### Records for the exercise:

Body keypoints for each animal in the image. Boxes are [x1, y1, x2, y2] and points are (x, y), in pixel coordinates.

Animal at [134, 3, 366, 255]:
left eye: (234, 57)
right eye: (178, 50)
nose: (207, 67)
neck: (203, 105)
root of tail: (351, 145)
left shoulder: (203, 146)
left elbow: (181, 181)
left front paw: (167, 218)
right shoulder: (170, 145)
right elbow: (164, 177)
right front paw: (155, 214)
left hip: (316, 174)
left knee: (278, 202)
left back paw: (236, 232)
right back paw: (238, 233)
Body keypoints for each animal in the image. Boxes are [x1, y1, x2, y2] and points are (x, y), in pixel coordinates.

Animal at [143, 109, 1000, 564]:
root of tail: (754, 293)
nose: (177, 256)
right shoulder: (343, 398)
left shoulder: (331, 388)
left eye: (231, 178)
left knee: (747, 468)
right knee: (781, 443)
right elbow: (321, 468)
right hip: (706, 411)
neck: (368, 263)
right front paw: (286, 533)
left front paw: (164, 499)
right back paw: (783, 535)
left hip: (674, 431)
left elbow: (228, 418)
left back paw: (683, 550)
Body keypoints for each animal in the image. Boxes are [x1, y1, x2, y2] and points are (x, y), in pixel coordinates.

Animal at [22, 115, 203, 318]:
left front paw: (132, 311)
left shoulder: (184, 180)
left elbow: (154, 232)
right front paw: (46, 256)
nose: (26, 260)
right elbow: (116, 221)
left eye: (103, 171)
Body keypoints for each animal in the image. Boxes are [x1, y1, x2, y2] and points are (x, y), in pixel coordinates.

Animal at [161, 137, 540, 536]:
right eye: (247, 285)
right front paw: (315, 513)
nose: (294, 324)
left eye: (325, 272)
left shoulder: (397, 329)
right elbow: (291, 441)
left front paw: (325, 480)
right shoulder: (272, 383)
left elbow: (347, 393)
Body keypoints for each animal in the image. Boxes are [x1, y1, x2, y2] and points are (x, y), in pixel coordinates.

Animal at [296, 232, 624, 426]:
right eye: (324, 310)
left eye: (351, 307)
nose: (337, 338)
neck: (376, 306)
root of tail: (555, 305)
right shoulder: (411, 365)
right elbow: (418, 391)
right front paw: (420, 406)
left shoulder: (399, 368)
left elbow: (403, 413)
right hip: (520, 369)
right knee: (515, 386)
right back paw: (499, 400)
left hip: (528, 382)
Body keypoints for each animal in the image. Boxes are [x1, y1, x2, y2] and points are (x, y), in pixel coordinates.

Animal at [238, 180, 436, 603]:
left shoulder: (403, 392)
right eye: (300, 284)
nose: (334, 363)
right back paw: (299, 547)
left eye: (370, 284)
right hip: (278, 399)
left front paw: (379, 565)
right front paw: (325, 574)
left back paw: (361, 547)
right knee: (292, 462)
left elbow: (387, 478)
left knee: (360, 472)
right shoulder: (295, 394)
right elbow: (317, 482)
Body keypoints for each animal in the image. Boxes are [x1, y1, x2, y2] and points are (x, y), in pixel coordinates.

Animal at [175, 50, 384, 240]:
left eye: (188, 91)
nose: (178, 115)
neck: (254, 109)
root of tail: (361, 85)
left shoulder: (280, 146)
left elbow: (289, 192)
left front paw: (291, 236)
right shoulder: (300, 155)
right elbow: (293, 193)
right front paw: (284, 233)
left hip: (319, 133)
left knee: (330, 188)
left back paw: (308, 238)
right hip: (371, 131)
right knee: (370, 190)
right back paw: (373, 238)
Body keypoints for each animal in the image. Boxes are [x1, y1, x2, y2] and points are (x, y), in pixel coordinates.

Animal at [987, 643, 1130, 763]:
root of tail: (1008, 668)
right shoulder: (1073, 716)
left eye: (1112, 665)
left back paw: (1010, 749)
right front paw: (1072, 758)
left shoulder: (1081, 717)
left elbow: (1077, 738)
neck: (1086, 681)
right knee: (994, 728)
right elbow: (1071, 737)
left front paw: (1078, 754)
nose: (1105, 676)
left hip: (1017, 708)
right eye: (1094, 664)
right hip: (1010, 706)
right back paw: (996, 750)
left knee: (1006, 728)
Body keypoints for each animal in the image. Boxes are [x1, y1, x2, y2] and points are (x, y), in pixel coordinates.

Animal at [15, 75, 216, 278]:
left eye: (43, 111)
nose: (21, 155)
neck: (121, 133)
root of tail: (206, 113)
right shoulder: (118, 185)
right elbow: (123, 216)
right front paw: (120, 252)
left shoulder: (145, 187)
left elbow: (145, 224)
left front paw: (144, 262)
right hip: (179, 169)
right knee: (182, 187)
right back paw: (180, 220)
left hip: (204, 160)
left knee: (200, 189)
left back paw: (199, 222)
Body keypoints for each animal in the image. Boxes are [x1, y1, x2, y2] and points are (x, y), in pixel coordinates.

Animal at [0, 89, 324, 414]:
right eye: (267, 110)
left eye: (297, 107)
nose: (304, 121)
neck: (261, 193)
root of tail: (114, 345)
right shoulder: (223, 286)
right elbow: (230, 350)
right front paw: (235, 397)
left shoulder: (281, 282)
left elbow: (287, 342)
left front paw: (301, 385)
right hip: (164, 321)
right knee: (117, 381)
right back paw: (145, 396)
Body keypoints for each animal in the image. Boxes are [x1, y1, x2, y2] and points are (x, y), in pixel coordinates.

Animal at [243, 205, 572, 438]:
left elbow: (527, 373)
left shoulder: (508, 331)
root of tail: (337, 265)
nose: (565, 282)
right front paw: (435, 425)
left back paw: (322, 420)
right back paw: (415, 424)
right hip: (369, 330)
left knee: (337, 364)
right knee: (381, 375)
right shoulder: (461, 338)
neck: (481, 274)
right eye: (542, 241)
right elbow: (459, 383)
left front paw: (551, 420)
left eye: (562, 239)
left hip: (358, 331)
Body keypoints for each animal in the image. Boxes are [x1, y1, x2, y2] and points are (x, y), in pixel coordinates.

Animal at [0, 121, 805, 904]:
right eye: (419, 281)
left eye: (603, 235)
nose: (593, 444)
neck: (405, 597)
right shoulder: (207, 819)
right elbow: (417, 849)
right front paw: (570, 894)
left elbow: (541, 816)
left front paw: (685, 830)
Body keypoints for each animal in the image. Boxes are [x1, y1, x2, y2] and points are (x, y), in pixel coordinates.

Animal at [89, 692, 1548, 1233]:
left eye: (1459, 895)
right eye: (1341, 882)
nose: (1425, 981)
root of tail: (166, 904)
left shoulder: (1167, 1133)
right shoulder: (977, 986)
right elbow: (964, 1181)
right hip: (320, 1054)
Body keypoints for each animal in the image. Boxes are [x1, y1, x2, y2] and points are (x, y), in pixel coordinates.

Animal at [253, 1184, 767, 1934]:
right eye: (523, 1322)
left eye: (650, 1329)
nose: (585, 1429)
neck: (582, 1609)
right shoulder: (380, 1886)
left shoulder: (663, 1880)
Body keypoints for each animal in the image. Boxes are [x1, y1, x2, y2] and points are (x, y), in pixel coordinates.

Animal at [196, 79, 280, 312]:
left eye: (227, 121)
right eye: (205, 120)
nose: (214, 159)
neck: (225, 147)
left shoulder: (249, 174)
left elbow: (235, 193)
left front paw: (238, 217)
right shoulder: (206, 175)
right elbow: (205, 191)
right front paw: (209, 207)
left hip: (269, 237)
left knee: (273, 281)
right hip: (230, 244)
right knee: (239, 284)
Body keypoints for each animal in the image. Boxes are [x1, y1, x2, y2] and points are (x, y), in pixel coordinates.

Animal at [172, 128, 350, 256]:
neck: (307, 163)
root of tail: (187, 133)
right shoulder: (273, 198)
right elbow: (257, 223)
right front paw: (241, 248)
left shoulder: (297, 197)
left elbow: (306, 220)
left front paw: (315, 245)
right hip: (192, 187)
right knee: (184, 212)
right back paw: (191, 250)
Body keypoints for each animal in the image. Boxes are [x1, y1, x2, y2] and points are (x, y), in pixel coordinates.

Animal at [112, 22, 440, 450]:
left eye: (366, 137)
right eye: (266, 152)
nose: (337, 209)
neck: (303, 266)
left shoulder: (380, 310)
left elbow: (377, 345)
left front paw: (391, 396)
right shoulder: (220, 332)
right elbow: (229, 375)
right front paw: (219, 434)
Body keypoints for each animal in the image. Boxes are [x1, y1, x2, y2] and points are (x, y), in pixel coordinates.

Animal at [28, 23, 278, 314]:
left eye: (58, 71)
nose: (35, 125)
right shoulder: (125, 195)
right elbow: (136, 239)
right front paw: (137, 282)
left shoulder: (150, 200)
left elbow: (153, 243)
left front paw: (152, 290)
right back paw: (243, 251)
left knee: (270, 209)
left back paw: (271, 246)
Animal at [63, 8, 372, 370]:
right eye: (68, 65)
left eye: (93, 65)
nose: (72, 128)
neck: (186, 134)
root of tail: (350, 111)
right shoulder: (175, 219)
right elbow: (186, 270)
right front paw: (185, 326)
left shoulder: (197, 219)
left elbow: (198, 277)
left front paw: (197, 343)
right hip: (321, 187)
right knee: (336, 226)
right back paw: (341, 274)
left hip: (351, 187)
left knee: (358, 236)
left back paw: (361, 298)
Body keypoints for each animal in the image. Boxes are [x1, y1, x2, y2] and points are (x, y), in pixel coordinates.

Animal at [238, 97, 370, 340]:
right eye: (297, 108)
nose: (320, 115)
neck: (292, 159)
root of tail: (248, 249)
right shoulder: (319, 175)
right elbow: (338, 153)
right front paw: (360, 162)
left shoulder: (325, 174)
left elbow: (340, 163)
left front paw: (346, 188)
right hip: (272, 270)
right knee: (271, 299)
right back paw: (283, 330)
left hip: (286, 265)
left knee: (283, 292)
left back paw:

### Aim of the task:
Lines with "tail": find them in the data and copy each one.

### Answer section:
root of tail: (351, 145)
root of tail: (754, 293)
root of tail: (555, 305)
root of tail: (361, 85)
root of tail: (1008, 668)
root of tail: (206, 113)
root of tail: (114, 345)
root of tail: (337, 265)
root of tail: (166, 904)
root of tail: (187, 133)
root of tail: (350, 111)
root of tail: (248, 249)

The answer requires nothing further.